__WORK ORDER A__:
Report each line of the saved entries below that contains the string "etapa".
__WORK ORDER B__:
Extend the forum post below about lateral play in bicycle chainsets, picking up after its final sentence.

*** SELECTED TEXT ***

Geocycle...Hello, The spider is Middleburn's own specific design AFAIK, so I only have this one..no other, and as I said I don't have the tool to remove it. But yes, I had same thought regarding BB Shell/EBB, so I put a Shimano UN BB and my old Thorn Chainset.
There's still a little lateral movement there, but maybe 1/3 to 1/2 of what there was with the Middleburn, which was a bit of a disappointment to be honest, but as I said it's an old Chainring...but not that old (3000 miles) and I wouldn't really expect to see lateral movement whatever the age assuming normal use. But I go back to my initial question ..am I asking or expecting too much?....the Middleburn clearly isn't acceptable, but on the Thorn Chainset?.....is 1-2mm acceptable?..after all it's a Bicycle, not a jet fighter. But it leaves me thinking that either the BB Shell or EBB might be playing a part in this.
I also just checked the Ultegra chainset in my old Surly Disc Trucker....virtually no discernible lateral movement, and that's on a 50T ring (meaning the larger the ring the more "amplified" any BB/Shell error would be viewed at the chainring teeth)

*** End of SELECTED TEXT ***
*** STORED DATA ***

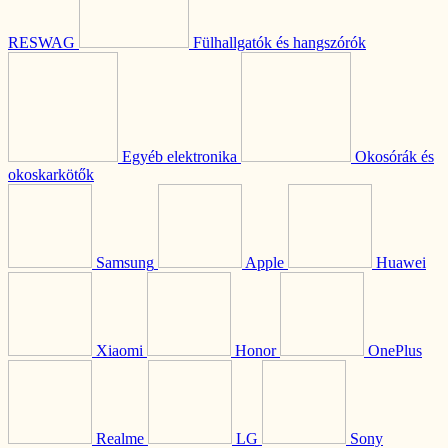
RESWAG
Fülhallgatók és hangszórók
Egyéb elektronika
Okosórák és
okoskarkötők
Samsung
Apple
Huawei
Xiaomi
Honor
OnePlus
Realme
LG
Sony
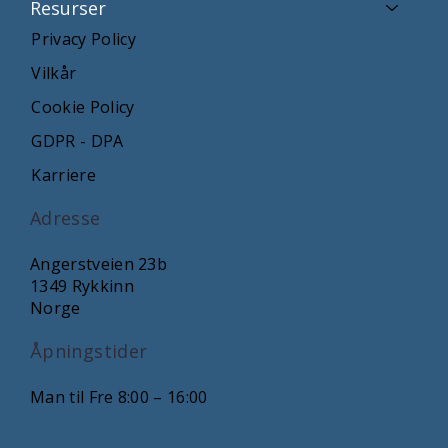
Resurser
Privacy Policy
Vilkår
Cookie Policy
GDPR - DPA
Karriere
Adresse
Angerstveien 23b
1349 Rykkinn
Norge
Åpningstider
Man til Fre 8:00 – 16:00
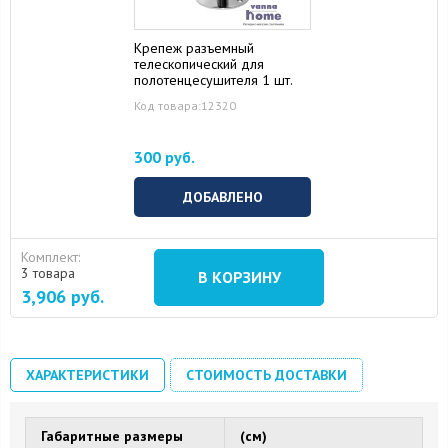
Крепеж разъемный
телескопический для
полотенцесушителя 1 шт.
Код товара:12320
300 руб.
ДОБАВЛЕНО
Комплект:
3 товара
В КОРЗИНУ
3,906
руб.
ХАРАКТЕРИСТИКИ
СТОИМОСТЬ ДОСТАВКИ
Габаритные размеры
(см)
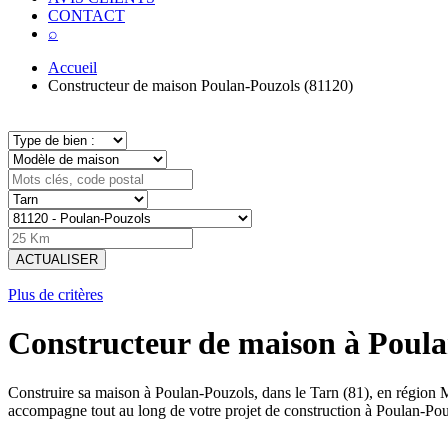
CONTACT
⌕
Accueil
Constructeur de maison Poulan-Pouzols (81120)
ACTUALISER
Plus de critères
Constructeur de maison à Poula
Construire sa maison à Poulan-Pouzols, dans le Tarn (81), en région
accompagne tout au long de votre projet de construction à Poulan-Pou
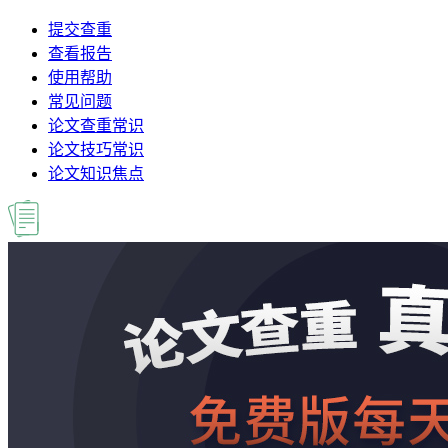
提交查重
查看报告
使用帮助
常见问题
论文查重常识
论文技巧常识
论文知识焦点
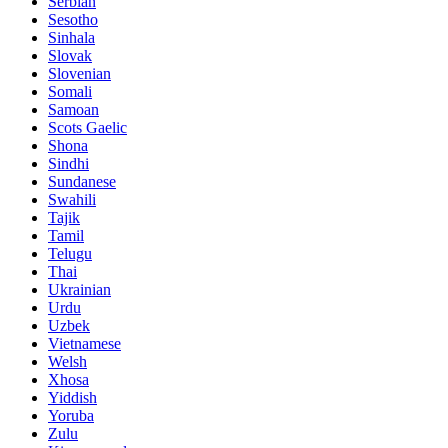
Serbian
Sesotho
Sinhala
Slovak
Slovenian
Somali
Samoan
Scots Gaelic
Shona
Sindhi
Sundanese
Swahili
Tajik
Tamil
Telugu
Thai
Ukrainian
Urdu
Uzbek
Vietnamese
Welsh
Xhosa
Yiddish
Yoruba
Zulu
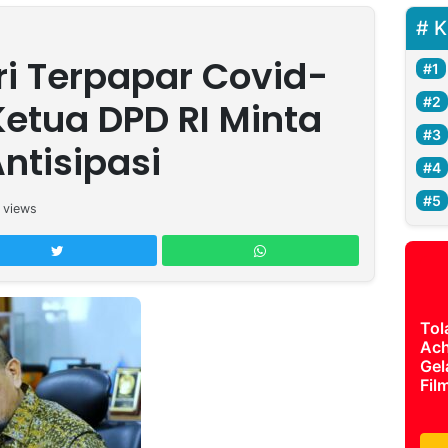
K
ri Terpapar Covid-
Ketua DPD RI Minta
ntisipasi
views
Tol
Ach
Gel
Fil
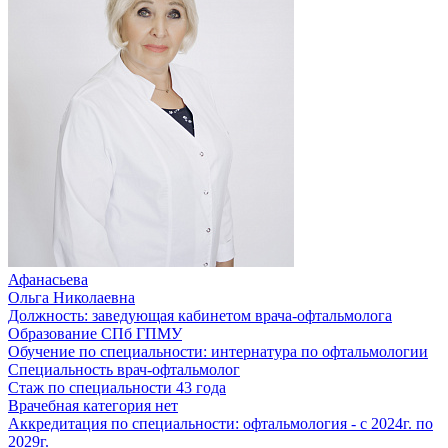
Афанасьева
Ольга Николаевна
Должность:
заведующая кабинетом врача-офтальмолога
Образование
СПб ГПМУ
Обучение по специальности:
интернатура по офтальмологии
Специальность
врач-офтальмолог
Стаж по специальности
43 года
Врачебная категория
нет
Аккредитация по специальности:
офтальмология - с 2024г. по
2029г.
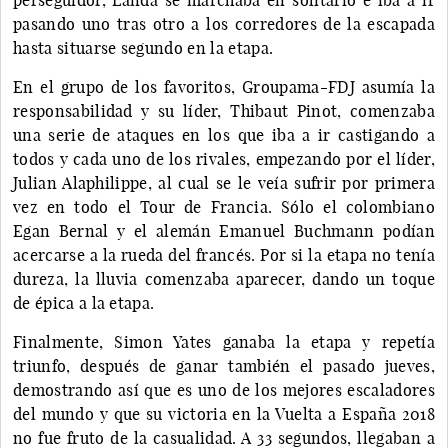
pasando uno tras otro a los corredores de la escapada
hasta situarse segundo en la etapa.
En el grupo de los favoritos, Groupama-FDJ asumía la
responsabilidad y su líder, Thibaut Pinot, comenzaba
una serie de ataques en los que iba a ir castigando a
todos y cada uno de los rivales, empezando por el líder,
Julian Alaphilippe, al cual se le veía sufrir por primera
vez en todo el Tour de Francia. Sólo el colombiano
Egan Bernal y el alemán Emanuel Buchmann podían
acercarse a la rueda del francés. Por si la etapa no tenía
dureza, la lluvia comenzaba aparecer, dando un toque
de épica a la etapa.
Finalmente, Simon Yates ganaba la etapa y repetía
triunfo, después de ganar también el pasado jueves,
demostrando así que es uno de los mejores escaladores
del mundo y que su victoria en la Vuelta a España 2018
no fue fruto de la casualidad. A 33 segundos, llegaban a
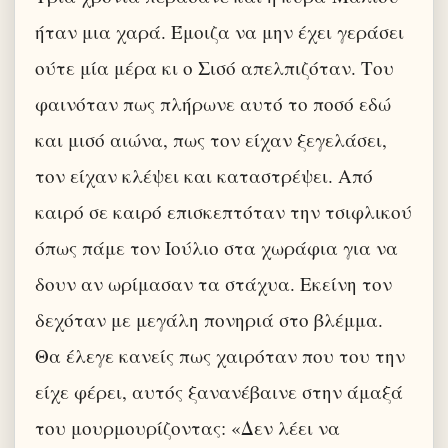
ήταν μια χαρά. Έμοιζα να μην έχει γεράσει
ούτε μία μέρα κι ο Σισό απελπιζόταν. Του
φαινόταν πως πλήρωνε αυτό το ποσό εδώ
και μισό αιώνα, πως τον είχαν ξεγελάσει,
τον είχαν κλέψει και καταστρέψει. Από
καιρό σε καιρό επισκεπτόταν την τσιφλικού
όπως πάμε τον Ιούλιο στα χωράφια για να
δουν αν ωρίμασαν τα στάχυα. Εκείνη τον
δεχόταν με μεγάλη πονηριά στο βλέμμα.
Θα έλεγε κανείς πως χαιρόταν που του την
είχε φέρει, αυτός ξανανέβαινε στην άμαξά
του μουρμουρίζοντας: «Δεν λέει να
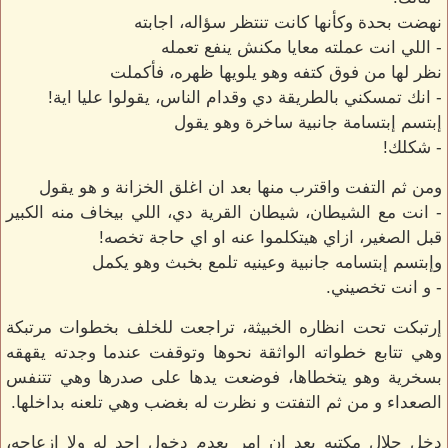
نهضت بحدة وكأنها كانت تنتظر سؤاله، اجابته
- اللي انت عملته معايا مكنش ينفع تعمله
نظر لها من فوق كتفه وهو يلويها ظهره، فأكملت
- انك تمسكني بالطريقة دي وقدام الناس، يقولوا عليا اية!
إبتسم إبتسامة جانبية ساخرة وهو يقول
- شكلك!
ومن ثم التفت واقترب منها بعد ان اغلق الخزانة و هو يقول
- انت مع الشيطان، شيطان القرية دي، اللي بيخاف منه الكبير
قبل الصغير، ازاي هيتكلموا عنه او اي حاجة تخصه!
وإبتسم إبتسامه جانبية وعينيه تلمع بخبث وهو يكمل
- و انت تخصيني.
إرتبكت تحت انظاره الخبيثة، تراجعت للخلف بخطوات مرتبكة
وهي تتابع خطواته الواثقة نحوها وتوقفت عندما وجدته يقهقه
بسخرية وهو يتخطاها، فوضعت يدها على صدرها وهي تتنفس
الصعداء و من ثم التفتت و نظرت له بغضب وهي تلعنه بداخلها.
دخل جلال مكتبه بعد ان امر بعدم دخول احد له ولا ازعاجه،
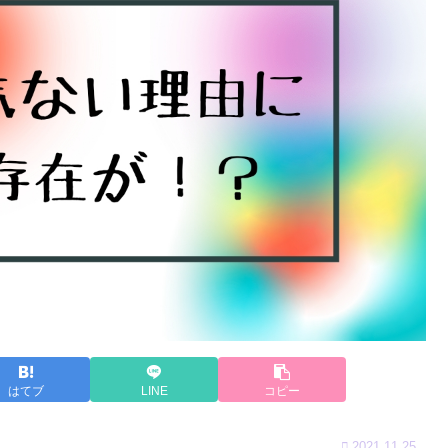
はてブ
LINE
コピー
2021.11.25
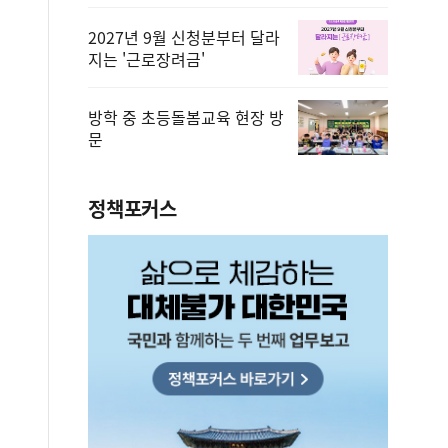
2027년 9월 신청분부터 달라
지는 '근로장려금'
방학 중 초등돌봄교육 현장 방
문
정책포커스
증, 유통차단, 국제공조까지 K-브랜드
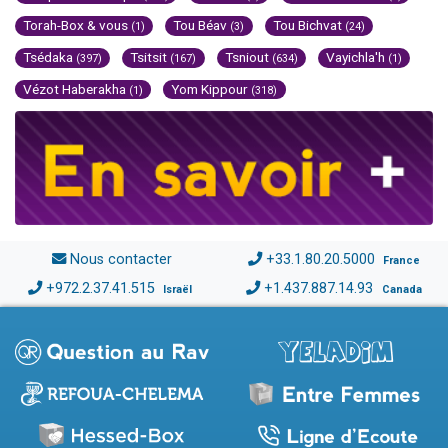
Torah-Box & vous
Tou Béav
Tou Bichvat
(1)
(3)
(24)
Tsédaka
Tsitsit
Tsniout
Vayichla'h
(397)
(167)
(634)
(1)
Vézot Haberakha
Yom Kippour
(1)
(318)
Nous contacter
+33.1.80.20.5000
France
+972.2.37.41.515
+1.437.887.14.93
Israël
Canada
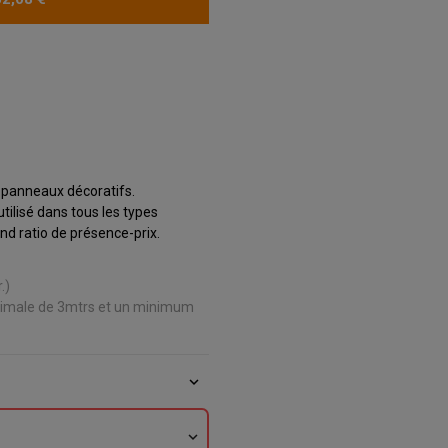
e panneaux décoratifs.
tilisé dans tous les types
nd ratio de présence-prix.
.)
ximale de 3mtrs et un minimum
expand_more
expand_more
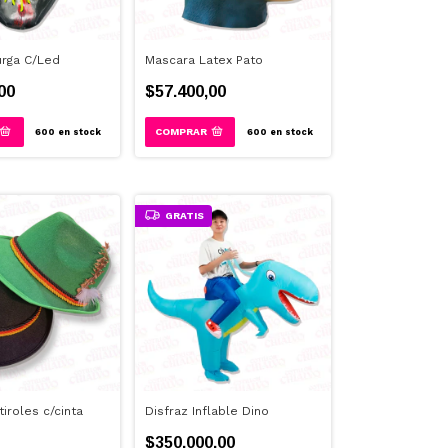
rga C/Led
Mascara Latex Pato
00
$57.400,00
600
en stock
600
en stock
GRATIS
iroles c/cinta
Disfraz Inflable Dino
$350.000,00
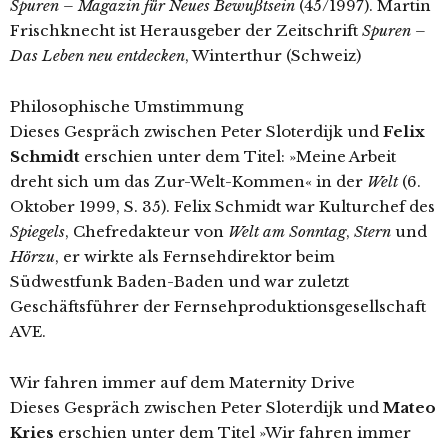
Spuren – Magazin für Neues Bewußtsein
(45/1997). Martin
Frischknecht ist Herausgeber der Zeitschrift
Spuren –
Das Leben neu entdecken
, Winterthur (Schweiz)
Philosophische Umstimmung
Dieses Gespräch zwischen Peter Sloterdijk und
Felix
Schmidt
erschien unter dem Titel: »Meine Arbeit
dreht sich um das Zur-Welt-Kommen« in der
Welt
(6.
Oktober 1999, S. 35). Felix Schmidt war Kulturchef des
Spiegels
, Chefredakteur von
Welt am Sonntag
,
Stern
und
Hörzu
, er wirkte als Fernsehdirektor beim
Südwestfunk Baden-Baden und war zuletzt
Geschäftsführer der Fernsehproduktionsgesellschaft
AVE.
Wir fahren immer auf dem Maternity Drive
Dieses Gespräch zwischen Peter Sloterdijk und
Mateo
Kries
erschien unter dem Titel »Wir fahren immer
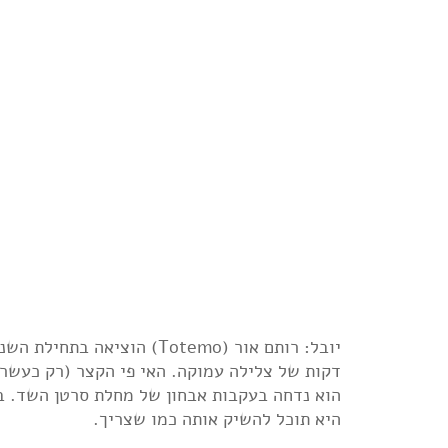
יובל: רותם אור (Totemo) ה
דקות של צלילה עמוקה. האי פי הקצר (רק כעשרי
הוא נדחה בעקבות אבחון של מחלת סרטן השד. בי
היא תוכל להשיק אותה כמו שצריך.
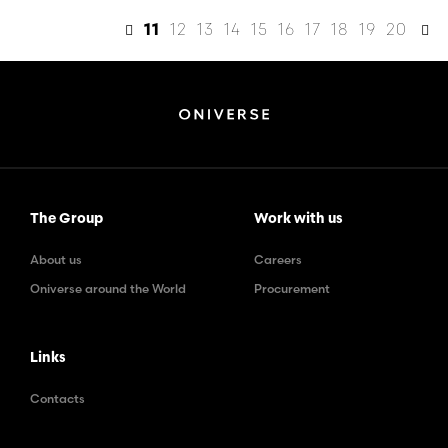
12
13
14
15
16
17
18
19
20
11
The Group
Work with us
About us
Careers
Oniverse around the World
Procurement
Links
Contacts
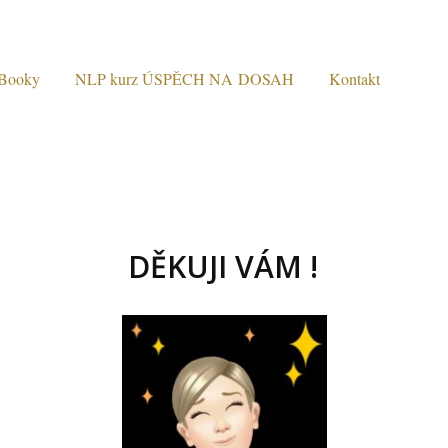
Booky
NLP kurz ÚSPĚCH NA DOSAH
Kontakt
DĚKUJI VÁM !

*** End of STORED DATA ***

__RESPONSE A__:
hasta situarse segundo en la etapa.
acercarse a la rueda del francés. Por si la etapa no tenía
de épica a la etapa.
Finalmente, Simon Yates ganaba la etapa y repetía

__RESPONSE B__:
So I'm probably answering my own question here, it's clear that what I'm seeing on both chainsets isn't normal but is it acceptable?
Think I need to ask SJS.
Supplier of Middleburn has just emailed me to say I should send it back to Middleburn, and the 44T chainring I ordered 5 days ago and that I've been waiting in for all day is out of stock...a computer error apparently....the old ones are the best!!.

Mov file of Thorn chainset...upside down but it means I can stabilize my tablet in the frame dropouts with lens on RHS for clear view, and I didn't know how to turn the mov through 180, any ipad ios mov users?

Tiberius...Middleburn RS8 Mono Rohloff setup..brilliant bit of kit!!!...funnily enough I know someone who has one for sale.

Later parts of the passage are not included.